Now the Fourteenth Amendment declares, in express words, that
"no state shall make or enforce any law which shall abridge the
privileges or immunities of citizens of the United States." As the
First Amendment guaranteed the rights of free speech and of a free
press against hostile action by the United States, it would seem
clear that, when the Fourteenth Amendment prohibited the states
from impairing or abridging the privileges of citizens of the
United States, it necessarily prohibited the states from impairing
or abridging the constitutional rights of such citizens to free
speech and a free press. But the Court announces that it leaves
undecided the specific question whether there is to be found in the
Fourteenth Amendment a prohibition as to the rights of free
Page 205 U. S. 465
speech and a free press similar to that in the First. It yet
proceeds to say that the main purpose of such constitutional
provisions was to prevent all such "previous restraints" upon
publications as had been practiced by other governments, but not to
prevent the subsequent punishment of such as may be deemed contrary
to the public welfare. I cannot assent to that view if it be meant
that the legislature may impair or abridge the rights of a free
press and of free speech whenever it thinks that the public welfare
requires that to be done. The public welfare cannot override
constitutional privileges, and if the rights of free speech and of
a free press are, in their essence, attributes of national
citizenship, as I think they are, then neither Congress nor any
state, since the adoption of the Fourteenth Amendment, can, by
legislative enactments or by judicial action, impair or abridge
them. In my judgment, the action of the court below was in
violation of the rights of free speech and a free press as
guaranteed by the Constitution.
I go further and hold that the privileges of free speech and of
a free press, belonging to every citizen of the United States,
constitute essential parts of every man's liberty, and are
protected against violation by that clause of the Fourteenth
Amendment forbidding a state to deprive any person of his liberty
without due process of law. It is, I think, impossible to conceive
of liberty, as secured by the Constitution against hostile action,
whether by the nation or by the states, which does not embrace the
right to enjoy free speech and the right to have a free press.
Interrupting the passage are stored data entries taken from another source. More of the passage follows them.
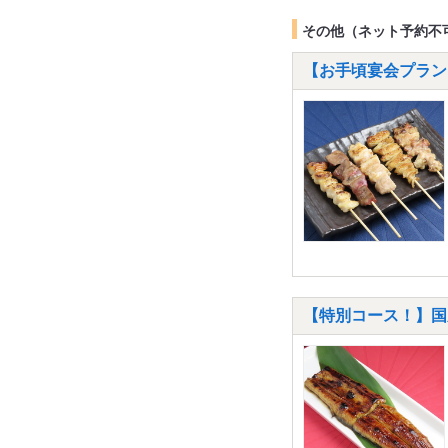
その他（ネット予約不
【お手頃宴会プラン！
【特別コース！】国産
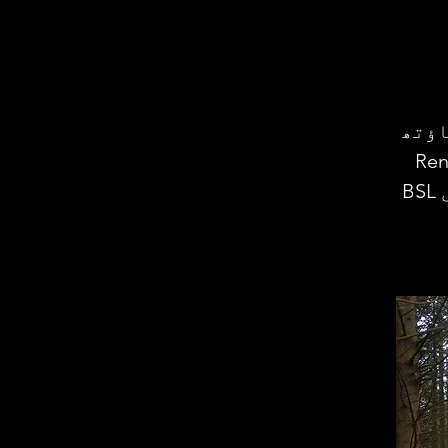
اؤتھ
Renegade P
مشعل سے روشن مارچ کے لیے موزوں پیش کش ہے... (بشمول BSL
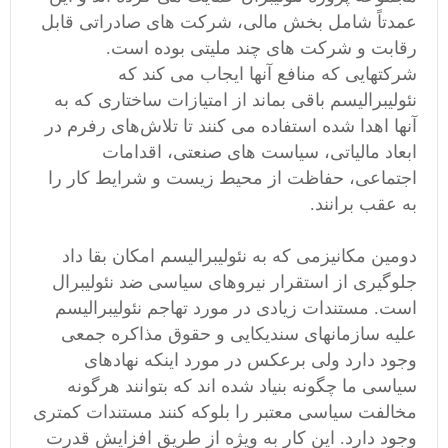
عمدتاً شامل بخش مالی، شرکت های صادراتی قابل
رقابت و شرکت های چند ملیتی بوده است.
شرکتهایی که منافع آنها ایجاب می کند که
نئولیبرالیسم باقی بماند از امتیازات ساختاری که به
آنها اهدا شده استفاده می کنند تا تلاش‌های رفرم در
ابعاد مالیاتی، سیاست های صنعتی، اقدامات
اجتماعی، حفاظت از محیط زیست و شرایط کار را
به عقب برانند.
دومین مکانیزمی که به نئولیبرالیسم امکان بقا داد
جلوگیری از استقرار نیروهای سیاسی ضد نئولیبرال
است. مستندات زیادی در مورد تهاجم نئولیبرالیسم
علیه سازمانهای سندیکایی و حقوق مذاکره جمعی
وجود دارد ولی برعکس در مورد اینکه نهادهای
سیاسی ما چگونه بنیاد شده اند که بتوانند هرگونه
مخالفت سیاسی معتبر را بلوکه کنند مستندات کمتری
وجود دارد. این کار به ویژه از طریق افزایش قدرت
MR. JUSTICE BREWER, dissenting:
While not concurring in the views expressed by MR. JUSTICE
HARLAN, I also dissent from the opinion and judgment of the Court.
The plaintiff in error made a distinct claim that he was denied
that which he asserted to be a right guaranteed by the federal
Constitution. His claim cannot be regarded as a frivolous one, nor
can the proceedings for contempt be
Page 205 U. S. 466
entirely disassociated from the general proceedings of the case
in which the contempt is charged to have been committed. I think,
therefore, that this Court has jurisdiction, and ought to inquire
and determine the alleged rights of the plaintiff in error. As,
however, the Court decides that it does not have jurisdiction and
has dismissed the writ of error, it would not be fit for me to
express any opinion on the merits of the case.